А тем временем в комнате нарастал страшный шум. Начинали со степенного, хотя и веселого разговора, с чинных тостов и взаимных угощений. Дорофея не уловила, каким же образом получилось так, что нужно кричать во всю мочь, если хочешь, чтобы тебя услышали. И Дорофея кричала, спрашивая, кто еще хочет гуся, и тетка Евфалия кричала, и все кричали, кроме Павла Петровича. Как-то сразу стол покрылся поверх всего мандариновыми корками и конфетными бумажками, а в тарелке у Дорофеи оказалось вино и окурок, хотя она не курила. Плотным роем, как мошкара, что-то поднялось в ярком кругу абажура и осело на плечи, головы и мандариновые корки: конфетти. Вдруг — дымный, пляшущий свет сбоку, шипенье, сильный запах еловой смолы и тоненький, отчаянный Юлькин крик: «Андрюша!» — загорелась елка. Андрей бросился как лев и залил пожар нарзаном.
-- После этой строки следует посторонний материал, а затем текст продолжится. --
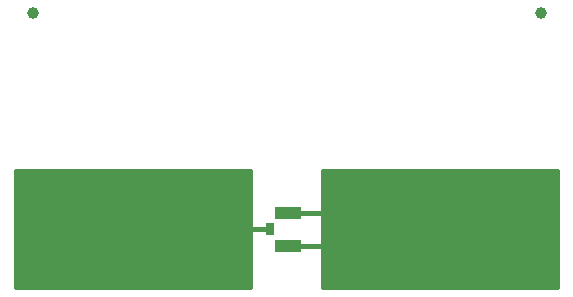
<source format=gtl>
G75*
%MOIN*%
%OFA0B0*%
%FSLAX25Y25*%
%IPPOS*%
%LPD*%
%AMOC8*
5,1,8,0,0,1.08239X$1,22.5*
%
%ADD10R,0.08661X0.04134*%
%ADD11R,0.03150X0.03937*%
%ADD12R,0.07874X0.07874*%
%ADD13C,0.13780*%
%ADD14C,0.03937*%
%ADD15C,0.01000*%
%ADD16C,0.01600*%
D10*
X0108193Y0091059D03*
X0108193Y0101886D03*
D11*
X0102189Y0096472D03*
D12*
X0090870Y0096472D03*
D13*
X0088114Y0096472D03*
X0127484Y0096472D03*
X0180634Y0096472D03*
X0034965Y0096472D03*
D14*
X0023154Y0168520D03*
X0192445Y0168520D03*
D15*
X0017248Y0116157D02*
X0017248Y0076787D01*
X0095988Y0076787D01*
X0095988Y0116157D01*
X0017248Y0116157D01*
X0017248Y0116026D02*
X0095988Y0116026D01*
X0095988Y0115027D02*
X0017248Y0115027D01*
X0017248Y0114029D02*
X0095988Y0114029D01*
X0095988Y0113030D02*
X0017248Y0113030D01*
X0017248Y0112032D02*
X0095988Y0112032D01*
X0095988Y0111033D02*
X0017248Y0111033D01*
X0017248Y0110035D02*
X0095988Y0110035D01*
X0095988Y0109036D02*
X0017248Y0109036D01*
X0017248Y0108038D02*
X0095988Y0108038D01*
X0095988Y0107039D02*
X0017248Y0107039D01*
X0017248Y0106041D02*
X0095988Y0106041D01*
X0095988Y0105042D02*
X0017248Y0105042D01*
X0017248Y0104044D02*
X0095988Y0104044D01*
X0095988Y0103045D02*
X0017248Y0103045D01*
X0017248Y0102046D02*
X0095988Y0102046D01*
X0095988Y0101048D02*
X0017248Y0101048D01*
X0017248Y0100049D02*
X0095988Y0100049D01*
X0095988Y0099051D02*
X0017248Y0099051D01*
X0017248Y0098052D02*
X0095988Y0098052D01*
X0095988Y0097054D02*
X0017248Y0097054D01*
X0017248Y0096055D02*
X0095988Y0096055D01*
X0095988Y0095057D02*
X0017248Y0095057D01*
X0017248Y0094058D02*
X0095988Y0094058D01*
X0095988Y0093060D02*
X0017248Y0093060D01*
X0017248Y0092061D02*
X0095988Y0092061D01*
X0095988Y0091063D02*
X0017248Y0091063D01*
X0017248Y0090064D02*
X0095988Y0090064D01*
X0095988Y0089066D02*
X0017248Y0089066D01*
X0017248Y0088067D02*
X0095988Y0088067D01*
X0095988Y0087069D02*
X0017248Y0087069D01*
X0017248Y0086070D02*
X0095988Y0086070D01*
X0095988Y0085072D02*
X0017248Y0085072D01*
X0017248Y0084073D02*
X0095988Y0084073D01*
X0095988Y0083075D02*
X0017248Y0083075D01*
X0017248Y0082076D02*
X0095988Y0082076D01*
X0095988Y0081078D02*
X0017248Y0081078D01*
X0017248Y0080079D02*
X0095988Y0080079D01*
X0095988Y0079081D02*
X0017248Y0079081D01*
X0017248Y0078082D02*
X0095988Y0078082D01*
X0095988Y0077084D02*
X0017248Y0077084D01*
X0119610Y0077084D02*
X0198350Y0077084D01*
X0198350Y0076787D02*
X0119610Y0076787D01*
X0119610Y0116157D01*
X0198350Y0116157D01*
X0198350Y0076787D01*
X0198350Y0078082D02*
X0119610Y0078082D01*
X0119610Y0079081D02*
X0198350Y0079081D01*
X0198350Y0080079D02*
X0119610Y0080079D01*
X0119610Y0081078D02*
X0198350Y0081078D01*
X0198350Y0082076D02*
X0119610Y0082076D01*
X0119610Y0083075D02*
X0198350Y0083075D01*
X0198350Y0084073D02*
X0119610Y0084073D01*
X0119610Y0085072D02*
X0198350Y0085072D01*
X0198350Y0086070D02*
X0119610Y0086070D01*
X0119610Y0087069D02*
X0198350Y0087069D01*
X0198350Y0088067D02*
X0119610Y0088067D01*
X0119610Y0089066D02*
X0198350Y0089066D01*
X0198350Y0090064D02*
X0119610Y0090064D01*
X0119610Y0091063D02*
X0198350Y0091063D01*
X0198350Y0092061D02*
X0119610Y0092061D01*
X0119610Y0093060D02*
X0198350Y0093060D01*
X0198350Y0094058D02*
X0119610Y0094058D01*
X0119610Y0095057D02*
X0198350Y0095057D01*
X0198350Y0096055D02*
X0119610Y0096055D01*
X0119610Y0097054D02*
X0198350Y0097054D01*
X0198350Y0098052D02*
X0119610Y0098052D01*
X0119610Y0099051D02*
X0198350Y0099051D01*
X0198350Y0100049D02*
X0119610Y0100049D01*
X0119610Y0101048D02*
X0198350Y0101048D01*
X0198350Y0102046D02*
X0119610Y0102046D01*
X0119610Y0103045D02*
X0198350Y0103045D01*
X0198350Y0104044D02*
X0119610Y0104044D01*
X0119610Y0105042D02*
X0198350Y0105042D01*
X0198350Y0106041D02*
X0119610Y0106041D01*
X0119610Y0107039D02*
X0198350Y0107039D01*
X0198350Y0108038D02*
X0119610Y0108038D01*
X0119610Y0109036D02*
X0198350Y0109036D01*
X0198350Y0110035D02*
X0119610Y0110035D01*
X0119610Y0111033D02*
X0198350Y0111033D01*
X0198350Y0112032D02*
X0119610Y0112032D01*
X0119610Y0113030D02*
X0198350Y0113030D01*
X0198350Y0114029D02*
X0119610Y0114029D01*
X0119610Y0115027D02*
X0198350Y0115027D01*
X0198350Y0116026D02*
X0119610Y0116026D01*
D16*
X0127484Y0101886D02*
X0108193Y0101886D01*
X0102189Y0096472D02*
X0090870Y0096472D01*
X0108193Y0091059D02*
X0127484Y0091059D01*
X0127484Y0096472D01*
X0127484Y0101886D01*
M02*

</source>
Все смеялись, но притихли. Юлька влезла на стул и задула свечи.
— Достаточно! — сказала она. — Вообще, нам пора уже идти. Посидим немножко тихо и попоем. Бандьера росса. Андрюша!
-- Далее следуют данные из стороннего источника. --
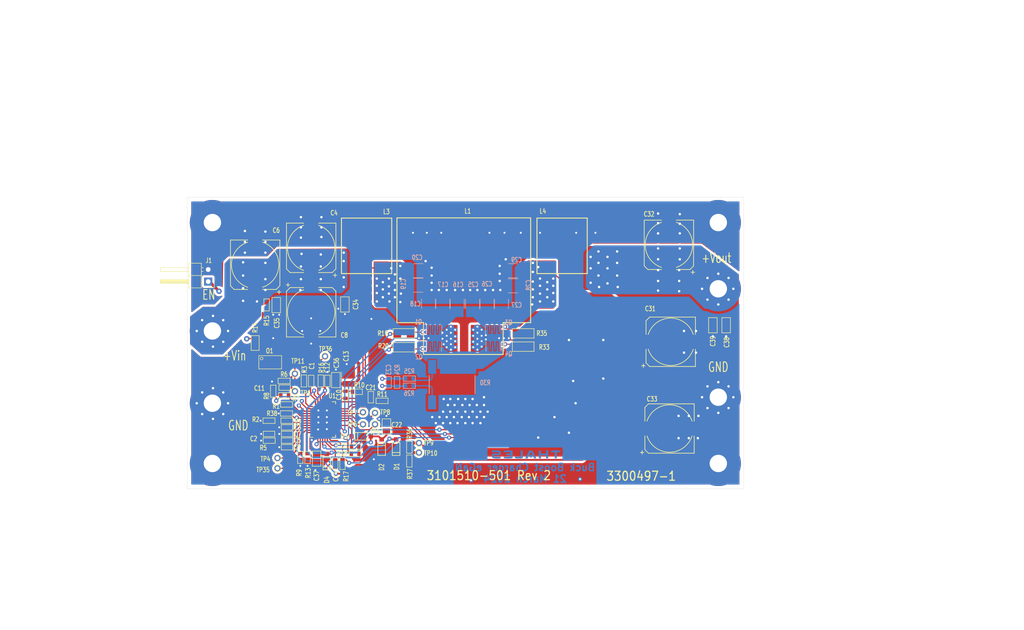
<source format=kicad_pcb>
(kicad_pcb
	(version 20240108)
	(generator "pcbnew")
	(generator_version "8.0")
	(general
		(thickness 1.6)
		(legacy_teardrops no)
	)
	(paper "A4")
	(layers
		(0 "F.Cu" signal)
		(1 "In1.Cu" signal)
		(2 "In2.Cu" signal)
		(31 "B.Cu" signal)
		(32 "B.Adhes" user "B.Adhesive")
		(33 "F.Adhes" user "F.Adhesive")
		(34 "B.Paste" user)
		(35 "F.Paste" user)
		(36 "B.SilkS" user "B.Silkscreen")
		(37 "F.SilkS" user "F.Silkscreen")
		(38 "B.Mask" user)
		(39 "F.Mask" user)
		(40 "Dwgs.User" user "User.Drawings")
		(41 "Cmts.User" user "User.Comments")
		(42 "Eco1.User" user "User.Eco1")
		(43 "Eco2.User" user "User.Eco2")
		(44 "Edge.Cuts" user)
		(45 "Margin" user)
		(46 "B.CrtYd" user "B.Courtyard")
		(47 "F.CrtYd" user "F.Courtyard")
		(48 "B.Fab" user)
		(49 "F.Fab" user)
	)
	(setup
		(pad_to_mask_clearance 0)
		(allow_soldermask_bridges_in_footprints no)
		(aux_axis_origin 77.196 108.204)
		(grid_origin 77.196 108.204)
		(pcbplotparams
			(layerselection 0x000000c_7ffffff8)
			(plot_on_all_layers_selection 0x0001000_00000000)
			(disableapertmacros no)
			(usegerberextensions yes)
			(usegerberattributes yes)
			(usegerberadvancedattributes no)
			(creategerberjobfile yes)
			(dashed_line_dash_ratio 12.000000)
			(dashed_line_gap_ratio 3.000000)
			(svgprecision 4)
			(plotframeref no)
			(viasonmask no)
			(mode 1)
			(useauxorigin no)
			(hpglpennumber 1)
			(hpglpenspeed 20)
			(hpglpendiameter 15.000000)
			(pdf_front_fp_property_popups yes)
			(pdf_back_fp_property_popups yes)
			(dxfpolygonmode yes)
			(dxfimperialunits yes)
			(dxfusepcbnewfont yes)
			(psnegative no)
			(psa4output no)
			(plotreference yes)
			(plotvalue no)
			(plotfptext yes)
			(plotinvisibletext no)
			(sketchpadsonfab no)
			(subtractmaskfromsilk no)
			(outputformat 1)
			(mirror no)
			(drillshape 0)
			(scaleselection 1)
			(outputdirectory "CAM/")
		)
	)
	(net 0 "")
	(net 1 "GND")
	(net 2 "Net-(U1-IMON_IN)")
	(net 3 "Net-(C2-Pad1)")
	(net 4 "Net-(U1-IMON_OUT)")
	(net 5 "Net-(C5-Pad2)")
	(net 6 "Net-(U1-Vc)")
	(net 7 "Net-(U1-SS)")
	(net 8 "Net-(U1-CSNIN)")
	(net 9 "/VCCx")
	(net 10 "Net-(U1-CSPIN)")
	(net 11 "Net-(C14-Pad1)")
	(net 12 "Net-(U1-LDO33)")
	(net 13 "Net-(C15-Pad1)")
	(net 14 "Net-(D4-K)")
	(net 15 "/CSN")
	(net 16 "/CSP")
	(net 17 "Net-(D5-K)")
	(net 18 "Net-(U1-CSPOUT)")
	(net 19 "Net-(U1-CSNOUT)")
	(net 20 "Net-(U1-SW2)")
	(net 21 "Net-(U1-SW1)")
	(net 22 "unconnected-(L1-Pad3)")
	(net 23 "unconnected-(L3-Pad3)")
	(net 24 "unconnected-(L4-Pad3)")
	(net 25 "Net-(R36-Pad1)")
	(net 26 "Net-(O1-C)")
	(net 27 "Net-(O1-A)")
	(net 28 "Net-(Q1-G)")
	(net 29 "Net-(Q2-S-Pad2)")
	(net 30 "Net-(Q2-G)")
	(net 31 "Net-(Q3-G)")
	(net 32 "/Vin_9_30")
	(net 33 "/Vout_28")
	(net 34 "Net-(Q4-G)")
	(net 35 "/LT8705_ENA")
	(net 36 "Net-(U1-FBIN)")
	(net 37 "/LT8705_SYNC")
	(net 38 "Net-(U1-MODE)")
	(net 39 "Net-(U1-RT)")
	(net 40 "Net-(U1-SWEN)")
	(net 41 "Net-(U1-TG1)")
	(net 42 "Net-(U1-BG1)")
	(net 43 "Net-(U1-BG2)")
	(net 44 "Net-(U1-TG2)")
	(net 45 "Net-(U1-FBOUT)")
	(net 46 "Net-(U1-CLKOUT)")
	(net 47 "Net-(U1-SRVO_FBIN)")
	(net 48 "Net-(U1-SRVO_IIN)")
	(net 49 "Net-(U1-SRVO_FBOUT)")
	(net 50 "Net-(U1-SRVO_IOUT)")
	(net 51 "Net-(J1-Pad1)")
	(net 52 "Net-(D1-A)")
	(net 53 "Net-(D1-K)")
	(net 54 "Net-(R25-Pad1)")
	(net 55 "Net-(R26-Pad1)")
	(footprint "t_misc:TP50" (layer "F.Cu") (at 96.246 101.727))
	(footprint "t_misc:TP50" (layer "F.Cu") (at 99.929 87.63))
	(footprint "t_passive_smd:res_0603" (layer "F.Cu") (at 98.151 92.329 180))
	(footprint "t_passive_smd:res_0603" (layer "F.Cu") (at 124.059 102.362 -90))
	(footprint "t_passive_smd:res_0603" (layer "F.Cu") (at 124.059 99.441 -90))
	(footprint "t_passive_smd:res_1206" (layer "F.Cu") (at 148.062 75.438))
	(footprint "t_passive_smd:res_1206" (layer "F.Cu") (at 148.062 78.232))
	(footprint "t_misc:TP50" (layer "F.Cu") (at 116.82 94.615))
	(footprint "t_misc:TP50" (layer "F.Cu") (at 114.28 94.615))
	(footprint "t_misc:TP50" (layer "F.Cu") (at 114.28 92.075))
	(footprint "t_misc:TP50" (layer "F.Cu") (at 116.82 92.202))
	(footprint "t_misc:TP50" (layer "F.Cu") (at 126.091 98.552))
	(footprint "t_misc:TP50" (layer "F.Cu") (at 126.091 100.584))
	(footprint "t_qfn:QFN_38" (layer "F.Cu") (at 105.771 93.599))
	(footprint "t_coilcraft:SER1052" (layer "F.Cu") (at 115.042 57.531))
	(footprint "t_coilcraft:SER1052" (layer "F.Cu") (at 156.269 57.531))
	(footprint "t_passive_smd:res_0805" (layer "F.Cu") (at 91.547 77.47 90))
	(footprint "t_misc:TP50" (layer "F.Cu") (at 99.929 83.947))
	(footprint "t_passive_smd:cap_0603" (layer "F.Cu") (at 106.787 85.471 -90))
	(footprint "t_passive_smd:cap_1210" (layer "F.Cu") (at 111.232 84.582 90))
	(footprint "t_passive_smd:cap_0603" (layer "F.Cu") (at 108.438 102.87 -90))
	(footprint "t_passive_smd:cap_0603" (layer "F.Cu") (at 112.629 99.314))
	(footprint "t_passive_smd:cap_0603" (layer "F.Cu") (at 98.278 96.647))
	(footprint "t_smd_caps:CP_Elec_10x10" (layer "F.Cu") (at 103.358 70.993 -90))
	(footprint "t_passive_smd:cap_0603" (layer "F.Cu") (at 98.278 99.441))
	(footprint "t_smd_caps:CP_Elec_10x10" (layer "F.Cu") (at 91.547 60.96 90))
	(footprint "t_passive_smd:cap_0603" (layer "F.Cu") (at 98.278 98.044))
	(footprint "t_smd_caps:CP_Elec_10x10" (layer "F.Cu") (at 103.358 57.404 90))
	(footprint "t_passive_smd:cap_0603" (layer "F.Cu") (at 98.266 95.25))
	(footprint "t_passive_smd:cap_0603" (layer "F.Cu") (at 94.468 96.647))
	(footprint "t_passive_smd:cap_0603" (layer "F.Cu") (at 103.358 85.471 -90))
	(footprint "t_passive_smd:res_1206" (layer "F.Cu") (at 122.916 78.359 180))
	(footprint "t_passive_smd:res_1206" (layer "F.Cu") (at 122.916 75.438 180))
	(footprint "t_passive_smd:res_0603" (layer "F.Cu") (at 112.629 100.838 180))
	(footprint "t_passive_smd:res_0603" (layer "F.Cu") (at 109.962 102.87 90))
	(footprint "t_passive_smd:res_0603" (layer "F.Cu") (at 101.072 101.6 -90))
	(footprint "t_passive_smd:res_0603" (layer "F.Cu") (at 97.643 85.471 180))
	(footprint "t_passive_smd:res_0603" (layer "F.Cu") (at 98.24 93.853 180))
	(footprint "t_passive_smd:res_0603" (layer "F.Cu") (at 101.834 85.471 90))
	(footprint "t_passive_smd:res_0603" (layer "F.Cu") (at 94.468 93.853 180))
	(footprint "t_so:SOD-123" (layer "F.Cu") (at 113.899 97.155))
	(footprint "t_passive_smd:cap_0603" (layer "F.Cu") (at 97.77 86.868 180))
	(footprint "t_smd_caps:CP_Elec_10x10" (layer "F.Cu") (at 178.923 95.504))
	(footprint "t_misc:TP50" (layer "F.Cu") (at 96.246 103.886))
	(footprint "t_passive_smd:res_0603" (layer "F.Cu") (at 94.506 98.044 180))
	(footprint "t_so:SOD-123" (layer "F.Cu") (at 106.66 102.87 90))
	(footprint "t_passive_smd:cap_0805" (layer "F.Cu") (at 110.47 69.342 -90))
	(footprint "t_passive_smd:cap_0805"
		(layer "F.Cu")
		(uuid "00000000-0000-0000-0000-00005f3a973a")
		(at 95.992 69.469 -90)
		(descr "SMT capacitor, 0805")
		(property "Reference" "C35"
			(at 3.81 -0.127 90)
			(layer "F.SilkS")
			(uuid "6013fb33-c87c-4587-82eb-85b0e50ae7f3")
			(effects
				(font
					(size 1.016 0.762)
					(thickness 0.1524)
				)
			)
		)
		(property "Value" "1.0uF"
			(at 0 1.3462 90)
			(layer "F.SilkS")
			(hide yes)
			(uuid "4e163b03-0b5f-4bd2-83e3-4d3cdb6c5f55")
			(effects
				(font
					(size 0.50038 0.50038)
					(thickness 0.11938)
				)
			)
		)
		(property "Footprint" "t_passive_smd:cap_0805"
			(at 0 0 -90)
			(unlocked yes)
			(layer "F.Fab")
			(hide yes)
			(uuid "3fd04e62-45dd-4913-a08c-8ff68d9eac62")
			(effects
				(font
					(size 1.27 1.27)
				)
			)
		)
		(property "
... [1122506 chars truncated]
</source>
Андрей послушно запел. Они любили эту песню и выучили ее по-итальянски, и пели красиво и дружно, даже Павел Петрович подпевал: «Бандьера росса», — больше, видно, не знал слов. Потом спели «Болотных солдат», а потом перешли на свои родные: «Товарищ, товарищ, в труде и в бою» и «Мы никому не позволим». Тут и Дорофея запела, эти песни были частью ее биографии, частью воздуха, которым она дышала, она не могла слышать их и не присоединиться.
У нее был небольшой голос, но хороший слух и точное чувство хорового ритма, — сколько за жизнь перепето песен в таких же случайно сложившихся хорах! — и пела она с блестящими глазами, ощущая смысл каждого слова и разгорячаясь от этого смысла. Юлька подошла к ней, обеими руками обняла за шею и поцеловала.
— Я тебя люблю! — сказала она.
Дорофее еще хотелось петь, но кто-то сказал: «А там танцуют!» — и все стали подниматься, громко двигая стульями.
Юлька сказала: «Ребята, это свинство — все бросать на маму и тетю. Надо убрать со стола». И они быстро и весело, толкаясь в маленькой столовой и мешая друг другу, унесли посуду в кухню, подмели пол и расставили стулья по местам. В суматохе одевания Дорофея случайно подсмотрела коротенькую сцену: Лариса и Павел Петрович, оба уже в пальто, стояли друг против друга, и Лариса спрашивала упавшим голосом:
— Может быть, пойдете все-таки?
— Что я буду там делать? — спрашивал он.
— Танцевать, — сказала она нерешительно.